DENVER – Drought-weary Californians can’t expect much encouragement from mountains elsewhere in the West: Snow that fills the Colorado River is lagging, too, officials said Friday.

The snowpack in the Colorado and Wyoming valleys where the river originates now ranges from 51 to 79 percent of normal, said Brian Domonkos, Colorado supervisor of the U.S. Department of Agriculture snow survey, which monitors snowfall and water availability.

The Colorado River supplies water to about 40 million people and 6,300 square miles of farmland in seven states, including California.

The Rocky Mountain snow that melts into the river doesn’t flow directly to California and other downstream users.

Instead, it’s held in a series of reservoirs that release enough water to fulfill the legal allotments to southwestern states under a series of agreements and court rulings.

The reservoirs have sufficient water to provide California and other downstream states with their full shares this year and for the foreseeable future, said Matthew Allen, a spokesman for the federal Bureau of Reclamation, which manages the reservoir system.

California also gets water from the Sierra Nevada range, where the snow cover was the lowest it ever has been in 65 years of record-keeping as of Wednesday.

Warm temperatures and scarce snowfall in early March caused the snowpack in Colorado to shrink significantly.

“To see the decline that we saw at the beginning of March, that is abnormal,” Domonkos said. “And to see it continue almost unabated, almost to now, that’s quite abnormal.”

A storm brought up to 11 inches of snow Thursday and Friday to parts of the Colorado mountains and foothills, but much of it fell east of the Continental Divide and eventually will melt into the South Platte and Arkansas rivers.

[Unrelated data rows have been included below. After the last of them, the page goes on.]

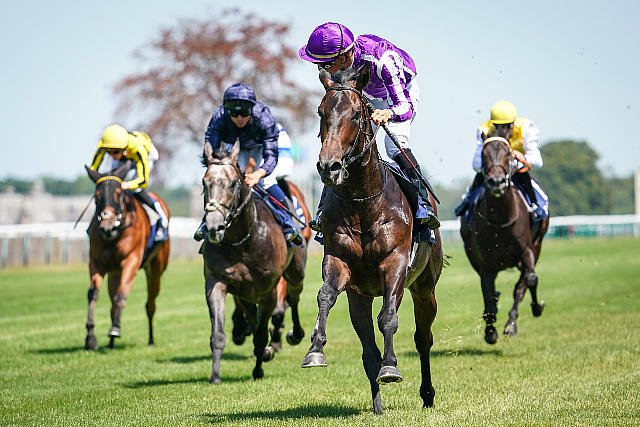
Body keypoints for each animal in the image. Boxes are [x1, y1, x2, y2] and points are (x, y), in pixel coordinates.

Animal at [84, 161, 171, 350]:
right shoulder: (97, 263)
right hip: (114, 273)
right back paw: (110, 344)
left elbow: (121, 294)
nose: (107, 227)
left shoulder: (131, 260)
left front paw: (115, 329)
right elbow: (93, 294)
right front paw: (90, 337)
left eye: (118, 194)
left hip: (156, 270)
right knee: (112, 302)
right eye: (97, 196)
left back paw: (151, 340)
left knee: (150, 304)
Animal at [200, 140, 307, 383]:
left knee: (294, 297)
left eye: (233, 184)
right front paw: (215, 375)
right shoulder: (217, 283)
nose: (214, 227)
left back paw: (294, 334)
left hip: (295, 271)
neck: (243, 241)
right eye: (204, 183)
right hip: (246, 291)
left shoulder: (268, 291)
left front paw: (259, 367)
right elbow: (218, 334)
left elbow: (261, 334)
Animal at [301, 67, 443, 414]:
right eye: (321, 112)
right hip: (360, 297)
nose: (329, 166)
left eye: (356, 113)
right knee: (367, 348)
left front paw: (391, 367)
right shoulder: (339, 262)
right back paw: (378, 404)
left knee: (423, 338)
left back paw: (427, 394)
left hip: (424, 286)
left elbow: (389, 318)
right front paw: (315, 350)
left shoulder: (395, 263)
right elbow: (325, 297)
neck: (363, 204)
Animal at [460, 136, 549, 344]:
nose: (497, 182)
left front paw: (535, 308)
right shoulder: (485, 262)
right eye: (483, 154)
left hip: (537, 244)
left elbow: (530, 280)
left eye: (508, 154)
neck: (501, 221)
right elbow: (488, 293)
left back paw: (511, 323)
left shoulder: (527, 251)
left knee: (522, 284)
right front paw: (490, 331)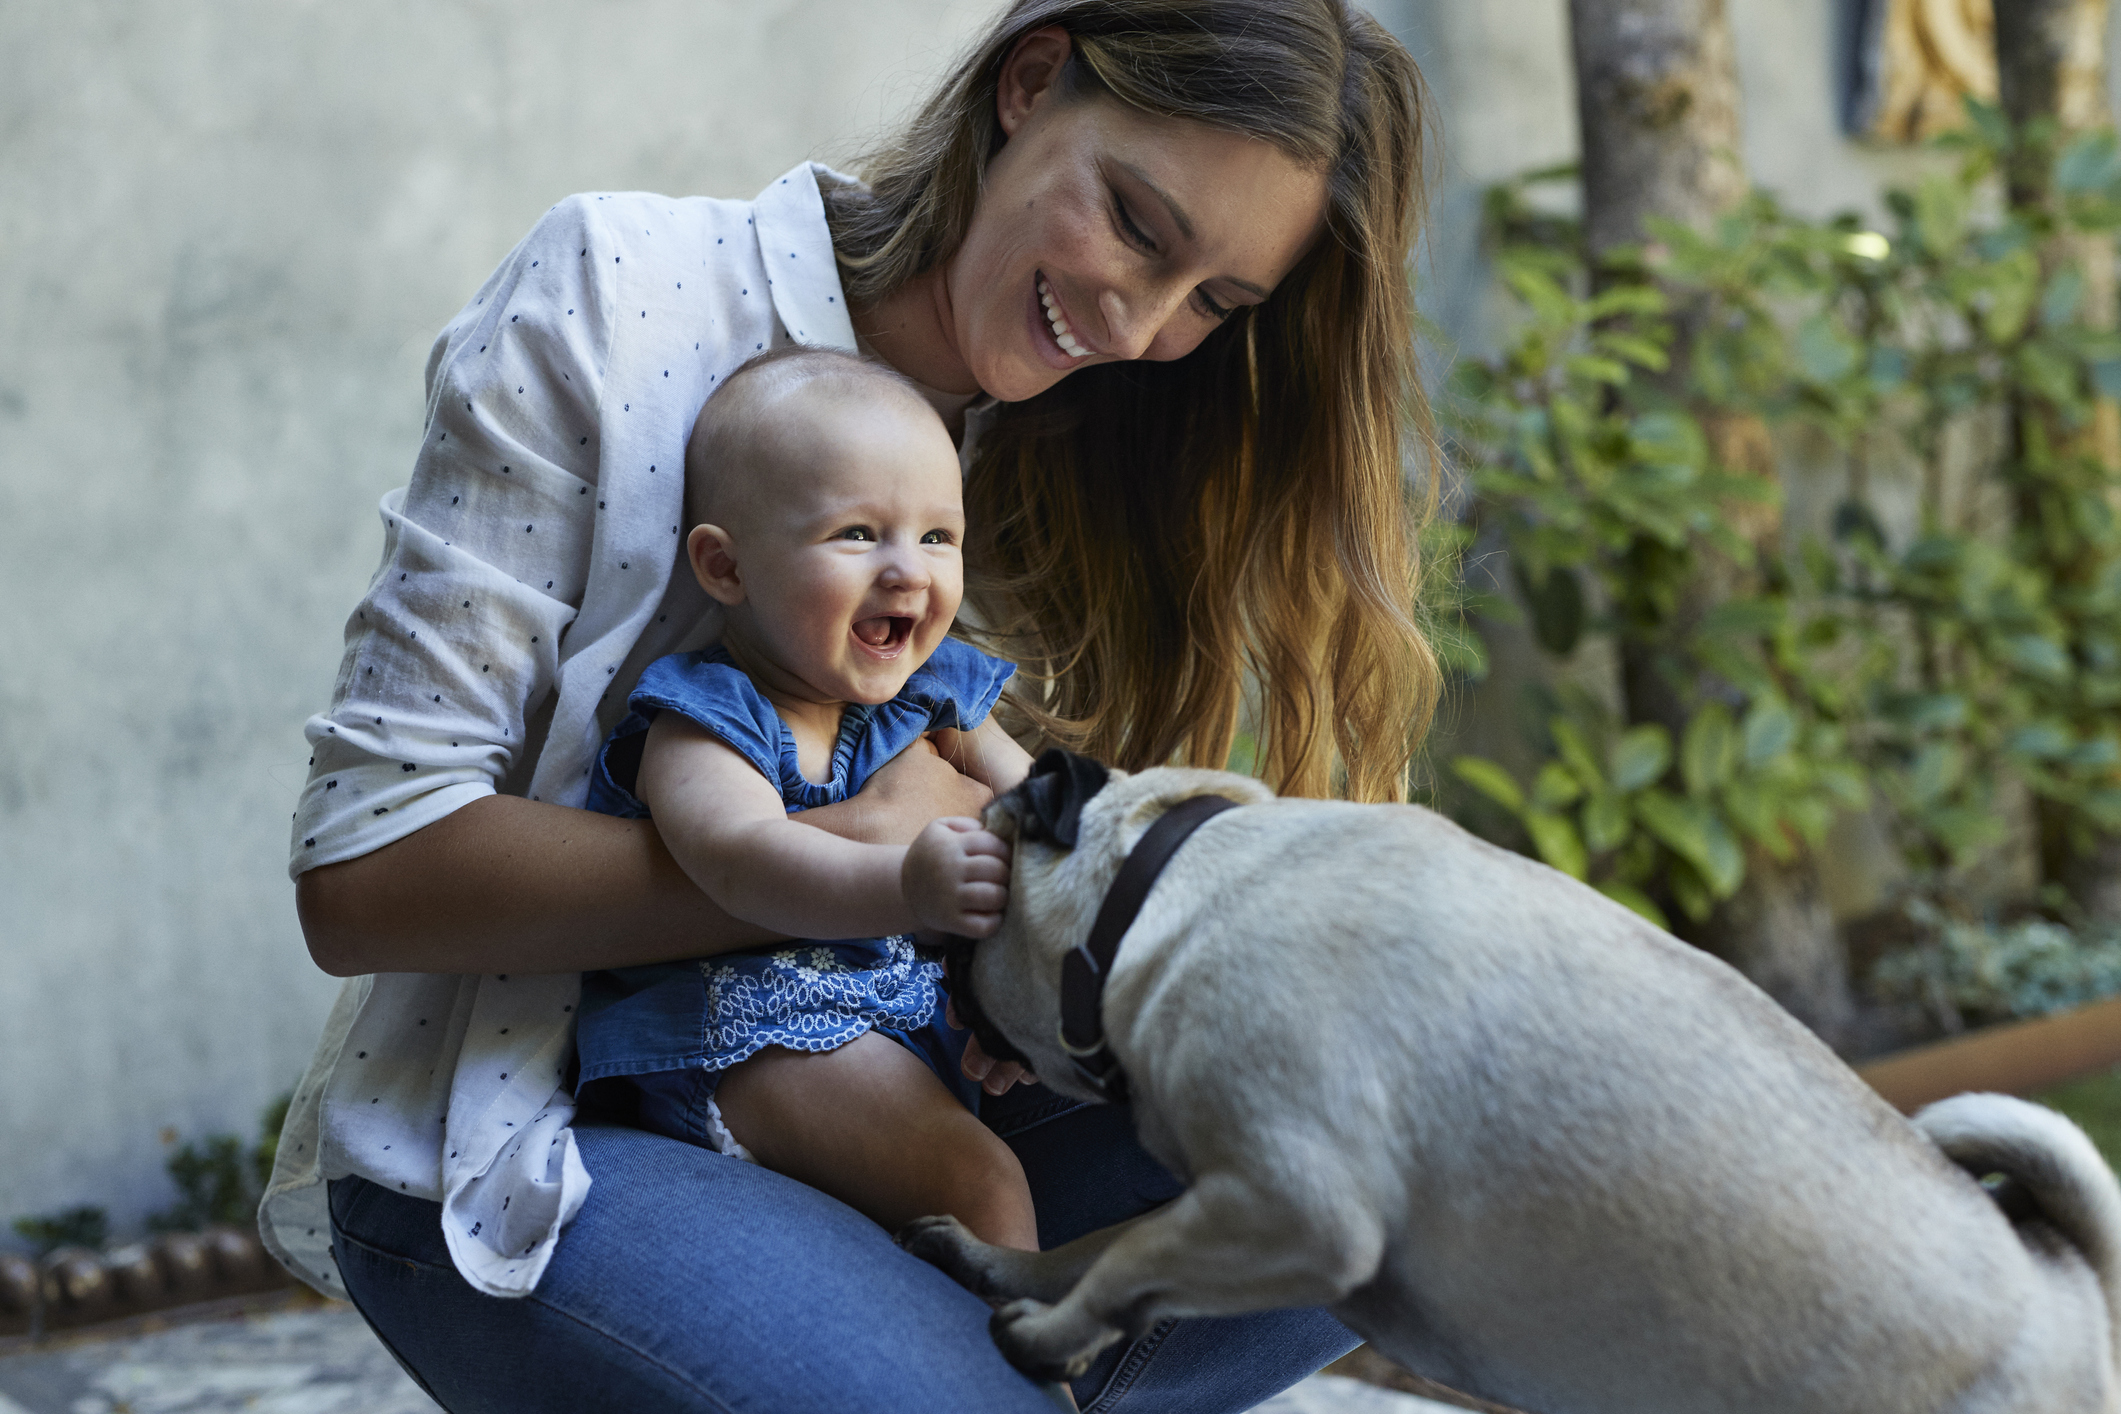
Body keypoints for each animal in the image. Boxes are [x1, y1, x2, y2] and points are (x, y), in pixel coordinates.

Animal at [899, 758, 2121, 1414]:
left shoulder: (1287, 1204)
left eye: (978, 880)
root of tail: (2063, 1282)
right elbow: (1092, 1248)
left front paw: (1047, 1342)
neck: (1167, 887)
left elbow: (1126, 1262)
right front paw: (1001, 1270)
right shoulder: (1219, 1198)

Preliminary readings showed the snowpack Friday in the South Platte basin was 87 percent of normal and 79 percent of normal in the Arkansas basin.

The U.S. Drought Monitor said 40 percent of California is in an exceptional drought, the most severe category, and another 25 percent is in an extreme drought, the second-most severe.

California Gov. Jerry Brown ordered mandatory, statewide water cutbacks by cities and towns, aiming for a 25 percent cut in water use.

Extreme drought conditions also spread into Nevada and southern Oregon, along with smaller pockets in Utah and Arizona.

Milder drought conditions extend across the rest of the West, except for most of Montana and Wyoming.

Other states served by the Colorado River are Arizona, New Mexico, Utah and Nevada.